=== Section Start ===

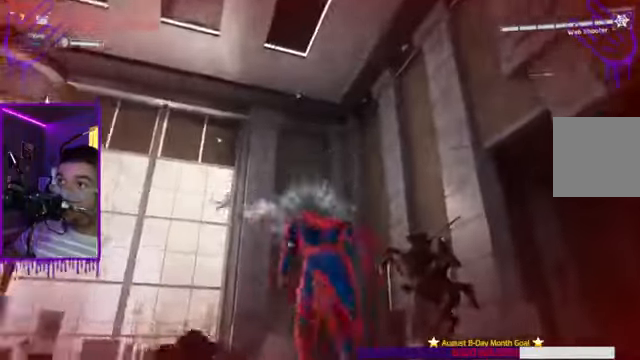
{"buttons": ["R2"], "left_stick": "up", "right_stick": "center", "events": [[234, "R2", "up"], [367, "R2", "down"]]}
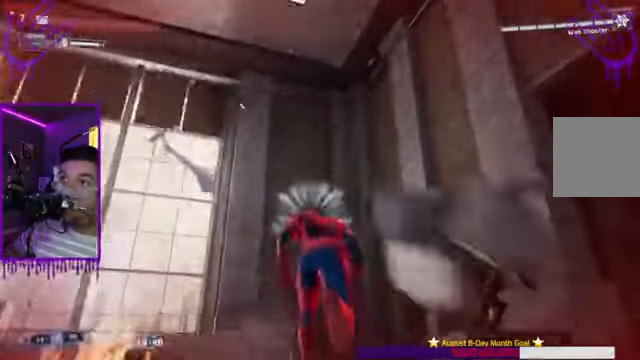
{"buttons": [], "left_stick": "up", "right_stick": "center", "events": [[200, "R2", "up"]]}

=== Section End ===
=== Section Start ===

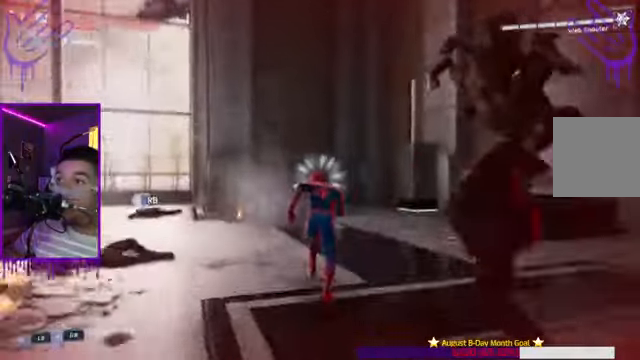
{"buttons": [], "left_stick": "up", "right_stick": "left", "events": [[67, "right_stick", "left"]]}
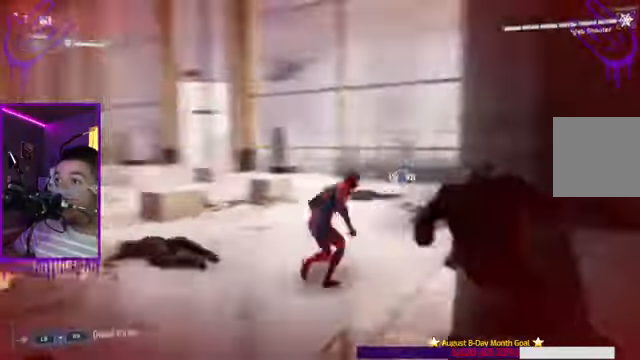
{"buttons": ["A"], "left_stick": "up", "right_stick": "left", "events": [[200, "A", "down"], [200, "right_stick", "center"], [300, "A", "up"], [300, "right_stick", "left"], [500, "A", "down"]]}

=== Section End ===

_WHAT TO WORK ON_
Return all lines in the data that include the word "down".

_ANSWER_
{"buttons": ["R2"], "left_stick": "up", "right_stick": "center", "events": [[234, "R2", "up"], [367, "R2", "down"]]}
{"buttons": ["A"], "left_stick": "up", "right_stick": "left", "events": [[200, "A", "down"], [200, "right_stick", "center"], [300, "A", "up"], [300, "right_stick", "left"], [500, "A", "down"]]}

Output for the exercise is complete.